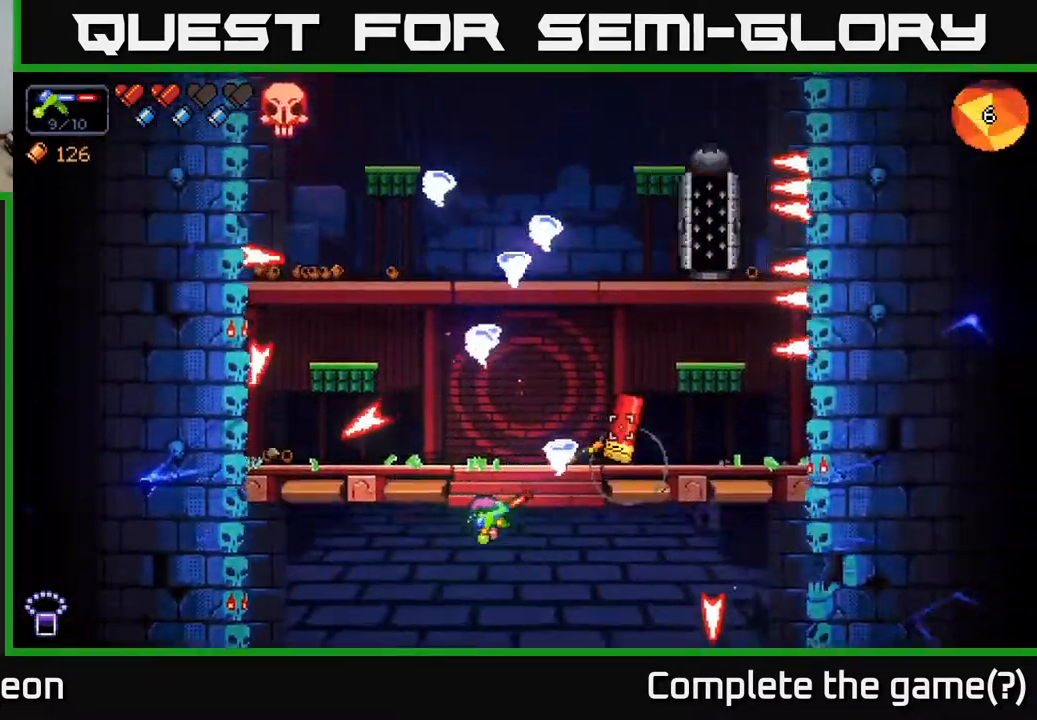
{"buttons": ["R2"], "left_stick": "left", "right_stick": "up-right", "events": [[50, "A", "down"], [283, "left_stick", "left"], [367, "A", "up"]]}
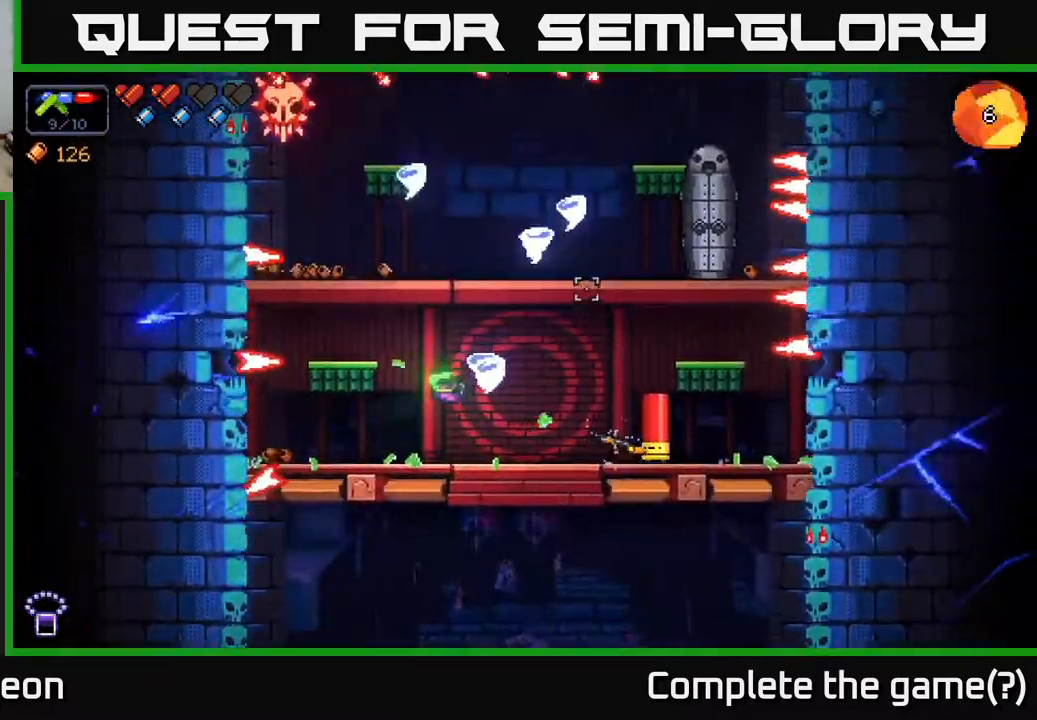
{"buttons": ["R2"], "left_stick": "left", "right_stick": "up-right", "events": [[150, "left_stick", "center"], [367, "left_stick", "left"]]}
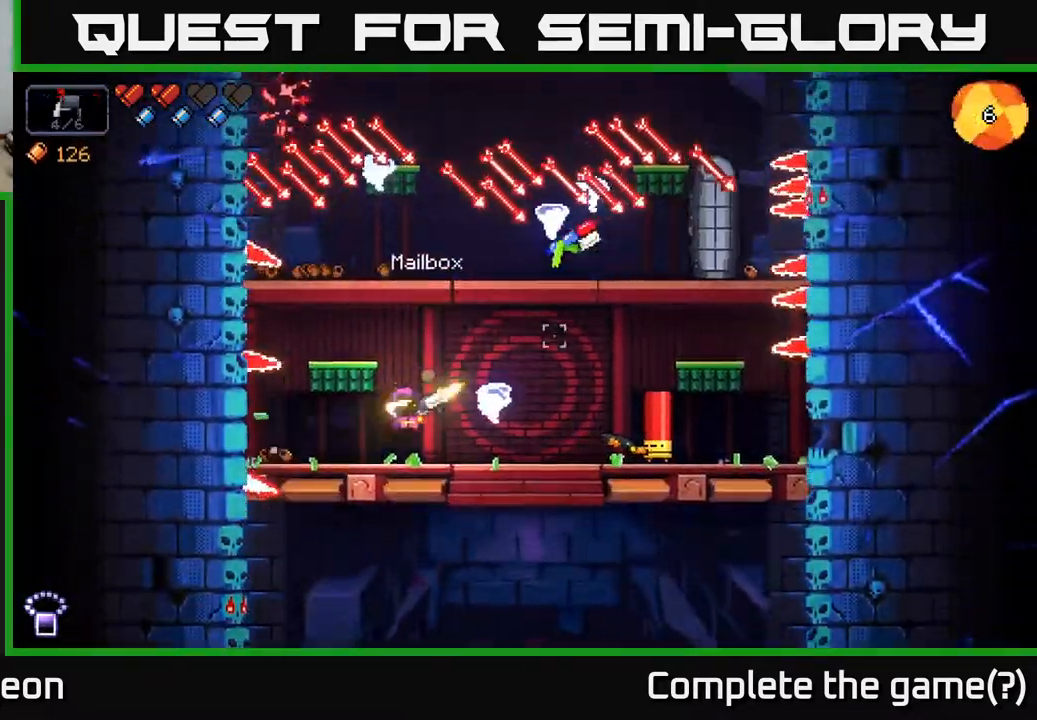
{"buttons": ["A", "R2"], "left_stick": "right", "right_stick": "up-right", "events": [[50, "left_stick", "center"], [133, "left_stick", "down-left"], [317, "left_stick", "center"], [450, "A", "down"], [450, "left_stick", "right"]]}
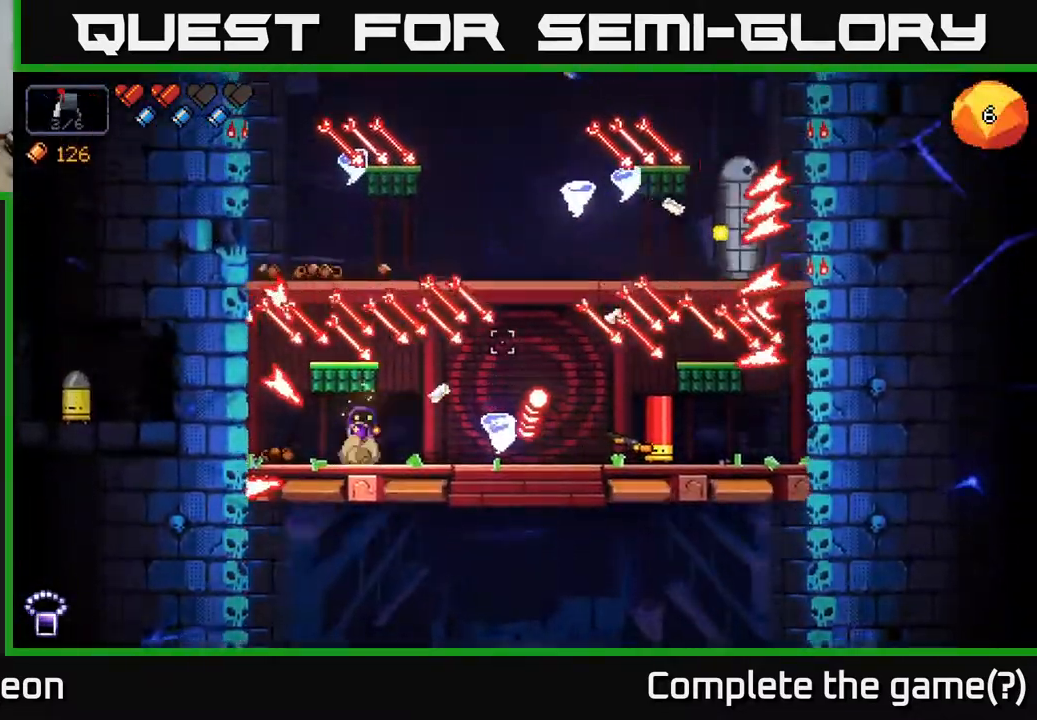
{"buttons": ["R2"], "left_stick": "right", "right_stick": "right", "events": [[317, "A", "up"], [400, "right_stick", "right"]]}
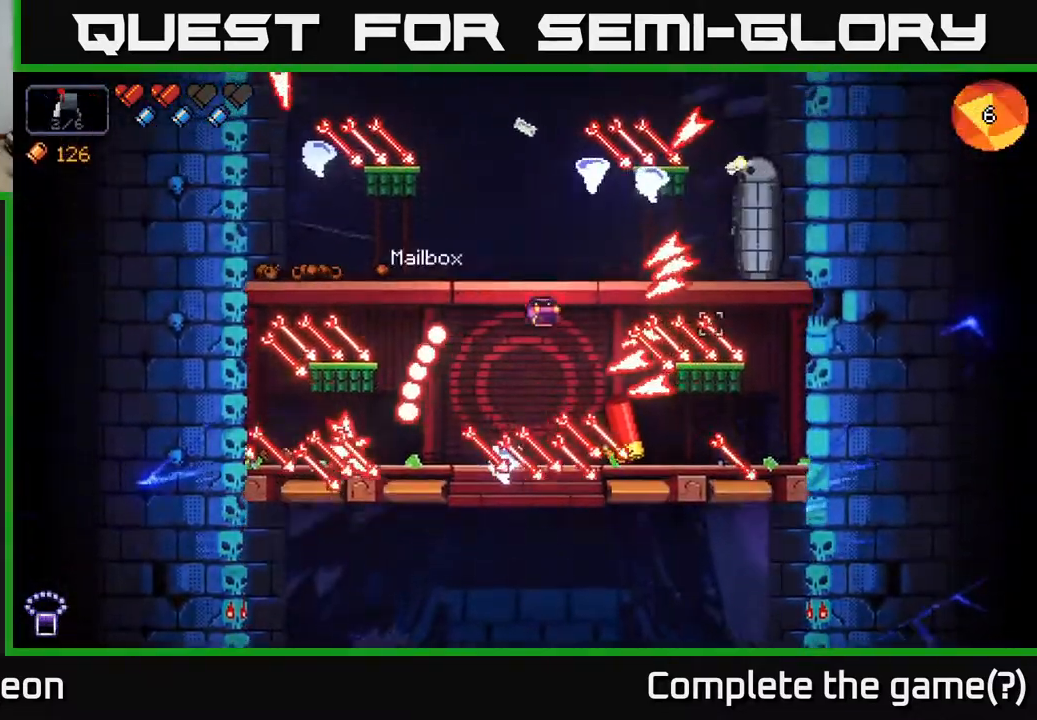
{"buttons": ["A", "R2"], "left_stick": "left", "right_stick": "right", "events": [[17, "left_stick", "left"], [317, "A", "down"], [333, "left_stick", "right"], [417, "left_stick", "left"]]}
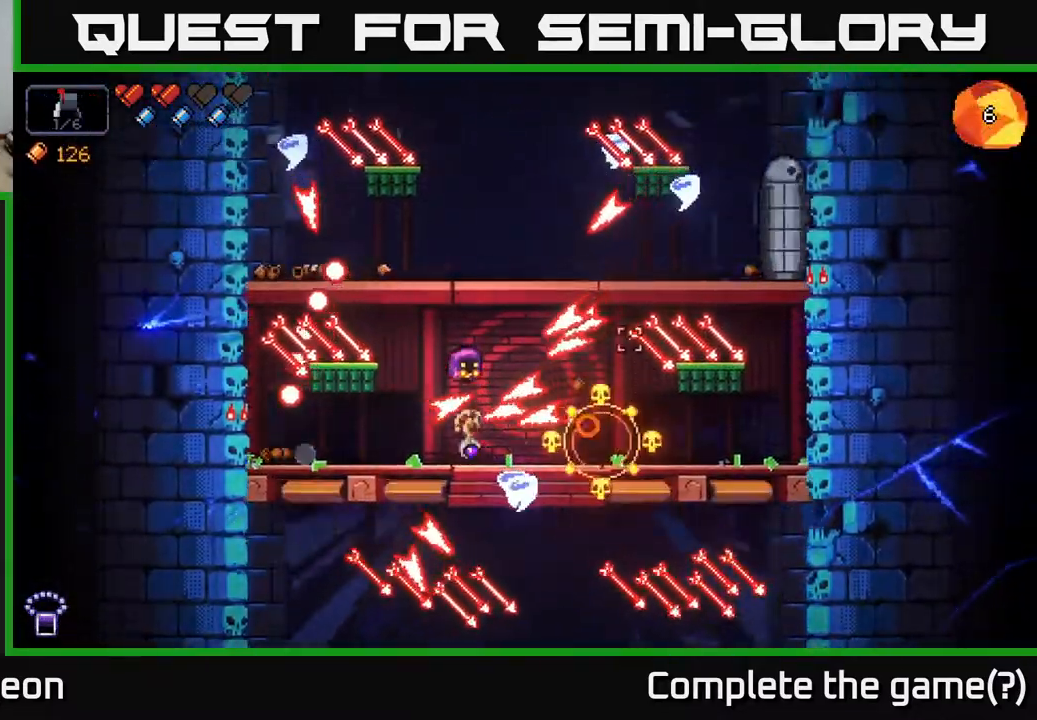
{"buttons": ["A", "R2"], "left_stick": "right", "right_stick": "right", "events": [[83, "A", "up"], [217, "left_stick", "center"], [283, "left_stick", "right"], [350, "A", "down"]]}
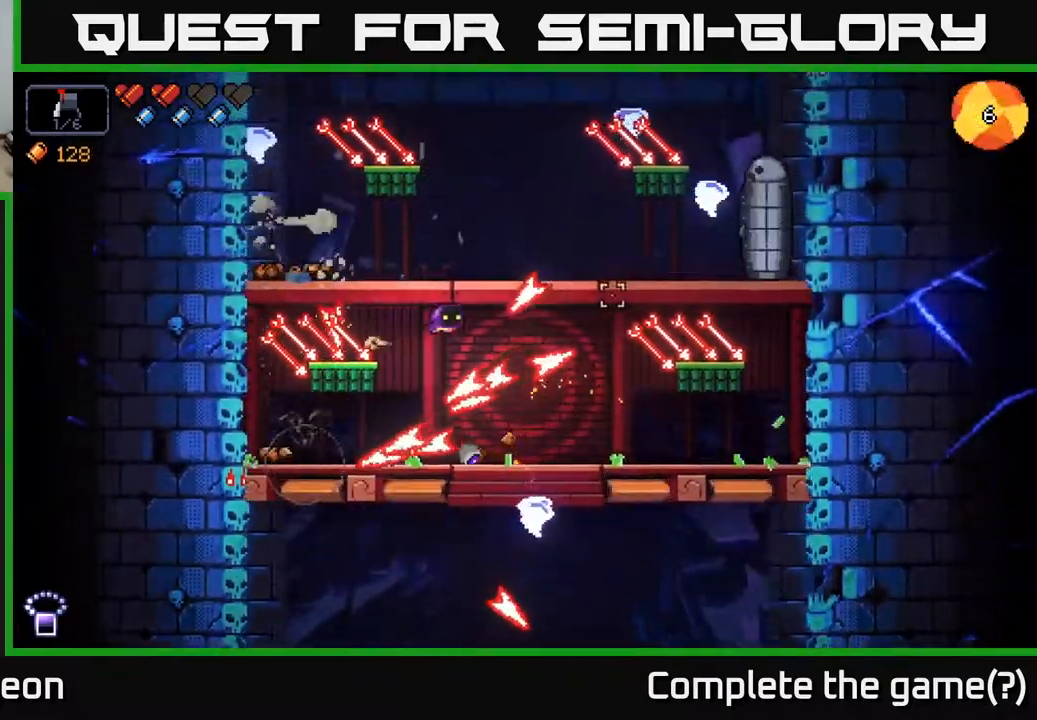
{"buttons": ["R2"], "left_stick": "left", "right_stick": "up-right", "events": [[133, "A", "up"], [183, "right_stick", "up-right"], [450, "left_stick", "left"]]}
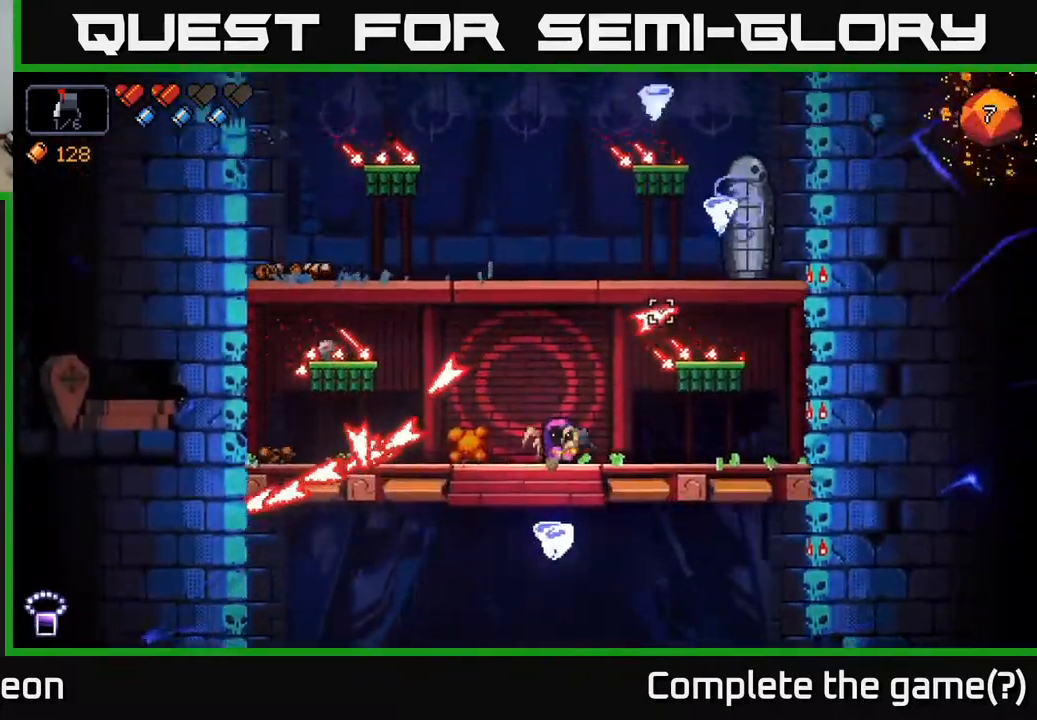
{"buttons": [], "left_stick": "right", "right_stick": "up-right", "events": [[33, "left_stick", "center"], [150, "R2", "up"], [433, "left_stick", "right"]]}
= = = = = = =
§ **ASSIGNMENT**: Give back the whole listing exactly as it stands. Drop every picture.

§ **ANSWER SPACE**:
{"buttons": ["R2"], "left_stick": "left", "right_stick": "up-right", "events": [[50, "A", "down"], [283, "left_stick", "left"], [367, "A", "up"]]}
{"buttons": ["R2"], "left_stick": "left", "right_stick": "up-right", "events": [[150, "left_stick", "center"], [367, "left_stick", "left"]]}
{"buttons": ["A", "R2"], "left_stick": "right", "right_stick": "up-right", "events": [[50, "left_stick", "center"], [133, "left_stick", "down-left"], [317, "left_stick", "center"], [450, "A", "down"], [450, "left_stick", "right"]]}
{"buttons": ["R2"], "left_stick": "right", "right_stick": "right", "events": [[317, "A", "up"], [400, "right_stick", "right"]]}
{"buttons": ["A", "R2"], "left_stick": "left", "right_stick": "right", "events": [[17, "left_stick", "left"], [317, "A", "down"], [333, "left_stick", "right"], [417, "left_stick", "left"]]}
{"buttons": ["A", "R2"], "left_stick": "right", "right_stick": "right", "events": [[83, "A", "up"], [217, "left_stick", "center"], [283, "left_stick", "right"], [350, "A", "down"]]}
{"buttons": ["R2"], "left_stick": "left", "right_stick": "up-right", "events": [[133, "A", "up"], [183, "right_stick", "up-right"], [450, "left_stick", "left"]]}
{"buttons": [], "left_stick": "right", "right_stick": "up-right", "events": [[33, "left_stick", "center"], [150, "R2", "up"], [433, "left_stick", "right"]]}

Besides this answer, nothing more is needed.